Un giovane ancora incerto sul suo avvenire scopre che una pericolosa Margot Robbie si nasconde nel suo fienile. La cura, la nutre, si innamora di lei. E insieme corrono verso l’agognato Messico, come se fossimo ancora in Getaway! con Steve McQueen e Ali McGraw. Dreamland trasuda passione, sensualità, desiderio. L’attrazione tra i due protagonisti è palpabile. Joris – Peyrafitte si concentra sui corpi, non allontana la macchina da presa quando bisogna estrarre una pallottola, quando i cadaveri giacciono crivellati sull’asfalto.

 

 

Non gli interessa analizzare il presente, non segue la via di Penn (raccontare il passato per alludere al sanguinoso conflitto in Vietnam), anche se a volte il richiamo al pilastro del 1967 è molto forte: la violenza, l’orrore, i rallenty. Il cineasta si focalizza sul ricordo, sulla paura di essere dimenticati. Narra la storia come se fosse una favola nera, con la voce fuori campo che sfiora il “c’era una volta” ma è costretta a schivare il classico “e vissero tutti felici e contenti”. Niente di nuovo, s’intende. Però tutto appassiona, coinvolge, trasporta in un’altra epoca, con Dillinger alle spalle e la polizia che promette un futuro di ordine e giustizia.
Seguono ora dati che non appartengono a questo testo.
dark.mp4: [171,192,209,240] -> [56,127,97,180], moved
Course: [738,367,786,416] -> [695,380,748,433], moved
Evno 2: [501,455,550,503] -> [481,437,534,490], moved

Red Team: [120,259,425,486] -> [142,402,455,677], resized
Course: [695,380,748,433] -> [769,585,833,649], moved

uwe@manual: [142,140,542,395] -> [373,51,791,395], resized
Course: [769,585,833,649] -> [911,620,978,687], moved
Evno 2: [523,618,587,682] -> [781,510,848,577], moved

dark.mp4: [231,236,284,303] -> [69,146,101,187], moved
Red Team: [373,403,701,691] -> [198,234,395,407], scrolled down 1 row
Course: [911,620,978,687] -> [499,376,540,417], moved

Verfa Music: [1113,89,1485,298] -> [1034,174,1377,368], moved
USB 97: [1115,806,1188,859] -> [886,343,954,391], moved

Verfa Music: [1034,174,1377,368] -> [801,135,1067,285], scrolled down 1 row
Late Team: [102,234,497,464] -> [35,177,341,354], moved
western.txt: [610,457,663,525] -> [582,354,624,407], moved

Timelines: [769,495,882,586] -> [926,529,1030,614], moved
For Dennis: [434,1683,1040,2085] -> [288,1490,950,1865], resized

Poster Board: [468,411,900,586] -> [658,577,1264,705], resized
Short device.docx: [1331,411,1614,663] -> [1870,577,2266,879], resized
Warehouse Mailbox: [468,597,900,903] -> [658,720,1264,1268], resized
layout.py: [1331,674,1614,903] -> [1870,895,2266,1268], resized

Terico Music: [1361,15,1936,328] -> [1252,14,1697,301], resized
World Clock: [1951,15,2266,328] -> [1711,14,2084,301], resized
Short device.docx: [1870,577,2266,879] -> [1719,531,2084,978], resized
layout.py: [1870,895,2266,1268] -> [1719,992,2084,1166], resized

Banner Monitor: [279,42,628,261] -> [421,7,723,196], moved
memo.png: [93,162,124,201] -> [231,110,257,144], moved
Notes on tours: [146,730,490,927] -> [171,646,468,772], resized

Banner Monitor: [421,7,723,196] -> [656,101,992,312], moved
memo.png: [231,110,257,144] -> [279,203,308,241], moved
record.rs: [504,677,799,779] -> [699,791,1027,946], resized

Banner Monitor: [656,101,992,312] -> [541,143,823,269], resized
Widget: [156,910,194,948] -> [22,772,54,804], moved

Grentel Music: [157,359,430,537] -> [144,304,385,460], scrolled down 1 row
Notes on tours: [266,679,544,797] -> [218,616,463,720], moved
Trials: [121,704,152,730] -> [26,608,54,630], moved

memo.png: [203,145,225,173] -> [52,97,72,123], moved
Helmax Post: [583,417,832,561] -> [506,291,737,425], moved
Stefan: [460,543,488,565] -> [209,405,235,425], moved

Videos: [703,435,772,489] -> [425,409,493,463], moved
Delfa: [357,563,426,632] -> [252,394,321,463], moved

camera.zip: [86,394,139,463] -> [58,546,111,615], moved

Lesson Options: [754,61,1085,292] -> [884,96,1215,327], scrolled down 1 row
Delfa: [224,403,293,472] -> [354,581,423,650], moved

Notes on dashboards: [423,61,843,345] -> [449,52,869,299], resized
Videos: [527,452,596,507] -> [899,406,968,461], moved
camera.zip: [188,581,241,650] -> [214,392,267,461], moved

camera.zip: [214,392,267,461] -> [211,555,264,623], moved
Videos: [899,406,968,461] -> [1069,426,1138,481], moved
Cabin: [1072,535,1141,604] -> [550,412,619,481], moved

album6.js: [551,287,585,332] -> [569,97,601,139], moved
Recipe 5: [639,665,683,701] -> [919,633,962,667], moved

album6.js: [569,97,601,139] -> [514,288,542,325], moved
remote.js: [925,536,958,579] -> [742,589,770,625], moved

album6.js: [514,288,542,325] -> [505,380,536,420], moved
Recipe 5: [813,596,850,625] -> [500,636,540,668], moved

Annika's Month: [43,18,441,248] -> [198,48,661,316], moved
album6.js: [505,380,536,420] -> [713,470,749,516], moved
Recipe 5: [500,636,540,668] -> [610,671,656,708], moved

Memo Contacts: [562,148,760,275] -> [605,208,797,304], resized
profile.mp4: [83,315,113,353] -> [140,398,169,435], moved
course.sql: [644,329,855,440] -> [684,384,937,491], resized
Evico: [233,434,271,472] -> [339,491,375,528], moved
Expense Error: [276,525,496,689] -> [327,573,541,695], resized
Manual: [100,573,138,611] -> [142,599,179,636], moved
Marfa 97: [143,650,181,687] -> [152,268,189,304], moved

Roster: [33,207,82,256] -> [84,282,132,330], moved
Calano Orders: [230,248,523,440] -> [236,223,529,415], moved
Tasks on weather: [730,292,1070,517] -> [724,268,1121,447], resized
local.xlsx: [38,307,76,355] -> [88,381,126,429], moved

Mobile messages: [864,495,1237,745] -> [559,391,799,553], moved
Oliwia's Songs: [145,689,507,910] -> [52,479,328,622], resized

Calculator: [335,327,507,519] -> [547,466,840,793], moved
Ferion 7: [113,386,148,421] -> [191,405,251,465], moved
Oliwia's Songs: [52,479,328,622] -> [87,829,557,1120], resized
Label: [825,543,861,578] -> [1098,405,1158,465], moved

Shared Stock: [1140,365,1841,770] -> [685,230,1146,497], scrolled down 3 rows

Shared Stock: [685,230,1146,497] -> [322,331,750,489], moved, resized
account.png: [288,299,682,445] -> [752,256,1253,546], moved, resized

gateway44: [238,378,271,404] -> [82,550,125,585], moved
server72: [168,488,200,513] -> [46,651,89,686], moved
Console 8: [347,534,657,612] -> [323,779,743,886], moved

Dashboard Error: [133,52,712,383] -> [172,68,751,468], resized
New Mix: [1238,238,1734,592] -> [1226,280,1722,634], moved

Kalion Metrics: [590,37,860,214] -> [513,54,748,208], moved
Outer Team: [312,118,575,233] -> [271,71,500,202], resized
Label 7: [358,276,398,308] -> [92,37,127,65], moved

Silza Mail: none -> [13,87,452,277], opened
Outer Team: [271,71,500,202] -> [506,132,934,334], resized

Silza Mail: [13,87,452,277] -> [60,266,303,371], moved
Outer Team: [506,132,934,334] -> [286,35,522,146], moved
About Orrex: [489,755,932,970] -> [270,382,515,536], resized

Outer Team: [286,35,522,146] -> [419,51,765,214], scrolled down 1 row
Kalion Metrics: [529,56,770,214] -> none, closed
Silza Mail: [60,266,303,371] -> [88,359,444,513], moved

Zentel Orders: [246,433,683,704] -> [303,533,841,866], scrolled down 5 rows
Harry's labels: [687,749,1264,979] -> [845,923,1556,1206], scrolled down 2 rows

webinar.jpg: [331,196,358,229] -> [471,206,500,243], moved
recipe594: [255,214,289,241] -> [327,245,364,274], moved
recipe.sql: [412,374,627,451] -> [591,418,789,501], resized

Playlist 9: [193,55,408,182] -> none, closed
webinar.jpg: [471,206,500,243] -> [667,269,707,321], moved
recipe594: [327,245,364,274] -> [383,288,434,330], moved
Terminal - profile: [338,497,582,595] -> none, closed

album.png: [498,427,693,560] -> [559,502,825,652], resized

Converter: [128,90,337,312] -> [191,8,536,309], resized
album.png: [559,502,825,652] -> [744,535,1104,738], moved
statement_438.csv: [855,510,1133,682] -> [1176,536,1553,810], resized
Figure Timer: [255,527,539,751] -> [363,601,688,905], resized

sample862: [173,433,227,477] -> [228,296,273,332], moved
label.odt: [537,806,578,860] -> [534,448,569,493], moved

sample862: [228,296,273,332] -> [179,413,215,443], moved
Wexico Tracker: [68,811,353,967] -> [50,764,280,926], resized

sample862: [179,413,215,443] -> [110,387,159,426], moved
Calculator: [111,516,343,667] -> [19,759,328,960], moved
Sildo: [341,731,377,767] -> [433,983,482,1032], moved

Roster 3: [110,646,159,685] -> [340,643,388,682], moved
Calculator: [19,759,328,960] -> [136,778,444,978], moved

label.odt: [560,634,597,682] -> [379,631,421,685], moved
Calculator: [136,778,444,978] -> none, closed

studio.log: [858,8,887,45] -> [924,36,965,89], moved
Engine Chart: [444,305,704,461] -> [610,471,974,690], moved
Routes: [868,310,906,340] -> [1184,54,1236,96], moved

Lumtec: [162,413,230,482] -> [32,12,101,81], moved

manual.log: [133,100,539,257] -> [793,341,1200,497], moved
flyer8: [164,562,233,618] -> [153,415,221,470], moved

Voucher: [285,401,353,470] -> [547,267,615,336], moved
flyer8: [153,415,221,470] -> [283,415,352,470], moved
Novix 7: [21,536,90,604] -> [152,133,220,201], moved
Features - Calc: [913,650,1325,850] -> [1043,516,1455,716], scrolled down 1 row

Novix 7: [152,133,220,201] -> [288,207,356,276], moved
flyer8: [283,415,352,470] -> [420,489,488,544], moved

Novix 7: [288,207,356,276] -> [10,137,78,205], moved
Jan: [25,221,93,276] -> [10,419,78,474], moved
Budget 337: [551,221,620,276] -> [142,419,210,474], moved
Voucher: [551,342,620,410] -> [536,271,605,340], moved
Nella sua opera seconda, Joris – Peyrafitte continua a misurarsi con la rabbia della provincia dimenticata, con l’odio che abita le nuove generazioni. In As You Are i suoi ragazzi si rifugiavano nella musica, nei Nirvana di Kurt Cobain. Dovevano mettere a nudo le loro vite davanti a una telecamera. Ma qui non si tratta di una confessione: è la vicenda di un essere senza radici, di un Clyde che inseguirà per sempre la sua Bonnie. Il film è stato presentato nel 2019 al Torino Film Festival.